Eine kleinere Geschichte hätte vielleicht versucht, Leda zum Abschluss zu bringen oder etwas Ähnliches zu erlösen. Aber so endet Ferrantes Roman nicht, so auch nicht Gyllenhaals Film, der die Schlussszene verändert. Tatsächlich verleiht Gyllenhaal Ledas Geschichte in ihren letzten Momenten eine anmutig surreale Wendung, eine kühne Wahl, inspiriert von Filmen wie Hal Ashbys Da sein und Federico Fellinis Nächte von Cabiria, das Gyllenhaals filmischen Ansatz mit Ferrantes Innensprache verbindet. „Die Bewegung dieses Films, der wirkliche Weg, dem man folgen muss, ist kein Krimi oder was passieren wird, weil sie [took the doll] … Der Real Bewegung“, sagte Gyllenhaal, „ist in ihrem Kopf.“

Die verlorene TochterMit anderen Worten, ist eine Herausforderung – eine Herausforderung für den Betrachter, die Gedanken einer „unnatürlichen Mutter“ zu besuchen, Urteile beiseite zu legen und eine Weile zu bleiben, wie eine Touristin allein an einem Strand in einem fremden Land, um ihre persönlichen Gefühle zu entwirren.
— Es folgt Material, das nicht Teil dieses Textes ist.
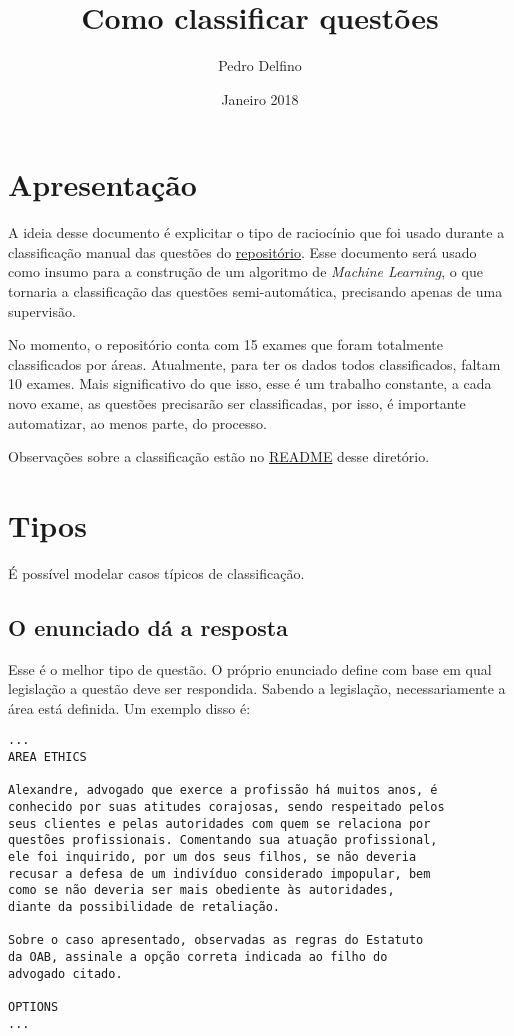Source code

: \documentclass{article}
\title{Como classificar questões}
\author{Pedro Delfino}
\date{Janeiro 2018}
\begin{document}
\maketitle

\section{Apresentação}

A ideia desse documento é explicitar o tipo de raciocínio que foi
usado durante a classificação manual das questões do
\href{https://github.com/own-pt/oab-exams/tree/master/official/raw}{repositório}. Esse
documento será usado como insumo para a construção de um algoritmo de
\textit{Machine Learning}, o que tornaria a classificação das questões
semi-automática, precisando apenas de uma supervisão.

No momento, o repositório conta com 15 exames que foram totalmente
classificados por áreas. Atualmente, para ter os dados todos
classificados, faltam 10 exames. Mais significativo do que isso, esse
é um trabalho constante, a cada novo exame, as questões precisarão ser
classificadas, por isso, é importante automatizar, ao menos parte, do
processo.

Observações sobre a classificação estão no
\href{https://github.com/own-pt/oab-exams/blob/master/official/raw/README.org}{
  README} desse diretório.

\section{Tipos}

É possível modelar casos típicos de classificação.

\subsection{O enunciado dá a resposta}

Esse é o melhor tipo de questão. O próprio enunciado define com base
em qual legislação a questão deve ser respondida. Sabendo a
legislação, necessariamente a área está definida. Um exemplo disso é:

\begin{verbatim}
...
AREA ETHICS

Alexandre, advogado que exerce a profissão há muitos anos, é 
conhecido por suas atitudes corajosas, sendo respeitado pelos 
seus clientes e pelas autoridades com quem se relaciona por 
questões profissionais. Comentando sua atuação profissional, 
ele foi inquirido, por um dos seus filhos, se não deveria 
recusar a defesa de um indivíduo considerado impopular, bem 
como se não deveria ser mais obediente às autoridades, 
diante da possibilidade de retaliação. 
 
Sobre o caso apresentado, observadas as regras do Estatuto 
da OAB, assinale a opção correta indicada ao filho do 
advogado citado. 
 
OPTIONS
...
\end{verbatim}
\end{document}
Vielleicht kommen diese Gäste unverändert aus dem Film. Oder vielleicht finden sie Trost darin, eine Frau wie Leda kennenzulernen, so wie es Gyllenhaal getan hat. „Ich bin ein anderer Mensch, nachdem ich diesen Film gemacht habe“, sagte sie. “Ich habe definitiv ein paar schwere Gewichte, die ich mit mir herumgetragen habe, nach unten gelegt.”